TASKS »
a) In the engagement rate text, what Instagram engagement rate is described as very high?
b) Rewrite the engagement rate text from "Facebook has a" up to and including "and use it.", replacing "Total Reach" with "Total Audience".

DOCUMENT SECTION »

How is Engagement Rate calculated?
Engagement Rate = Engagements x 100 ÷ Impressions
Example: If from 5,000 visitors, 100 visitors made actions (click, like, share, etc), th engagement rate is 2%.
Aim high: Over 5-6% is an exceptional engagement rate.
Facebook has a different way to measure engagement, the platform divides the number of people who engaged with the content by the number of people who saw that content and then multiplied by 100 to get a percentage.
That is why we included this as a different metric from the standard Engagement Rate.
How is Facebook Engagement Rate calculated?
Facebook Engagement Rate = (Engaged Users x 100) ÷ Total Reach
Example: If your Facebook post gets 50 likes, was shared 20 times, and it was seen by 1,000 people, then your Facebook Engagement Rate is 7%.
Aim High: 1-2% is considered a high Facebook Engagement Rate.
This metric is not official but you have to know and use it.
It will show you the engagement for your Instagram posts. Compare engagement rates and see what works great so you can focus on that type of content.
How is Instagram Engagement Rate calculated?
Instagram Engagement Rate = (Likes + Comments ÷ Total followers) x 100
Here are 3 methods to calculate Instagram Engagement Rate.
Example:If you have 50,000 followers and you got a total of 1,000 combined likes and comments, the Engagement Rate of your Instagram account is 2%.
Aim High: 5-6% is a very high Instagram Engagement Rate. Usually such rates are obtained by top influencers.
Linkedin engagement rate is the same with the general engagement rate formula.

DATASET CONTENT »
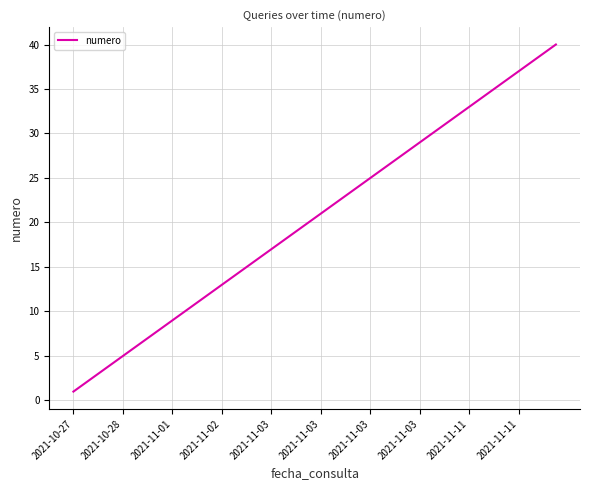

What is the greatest value displayed?

40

SOLUTIONS TO THE PROBLEMS »
a) 5-6%

b)
Facebook has a different way to measure engagement, the platform divides the number of people who engaged with the content by the number of people who saw that content and then multiplied by 100 to get a percentage.
That is why we included this as a different metric from the standard Engagement Rate.
How is Facebook Engagement Rate calculated?
Facebook Engagement Rate = (Engaged Users x 100) ÷ Total Audience
Example: If your Facebook post gets 50 likes, was shared 20 times, and it was seen by 1,000 people, then your Facebook Engagement Rate is 7%.
Aim High: 1-2% is considered a high Facebook Engagement Rate.
This metric is not official but you have to know and use it.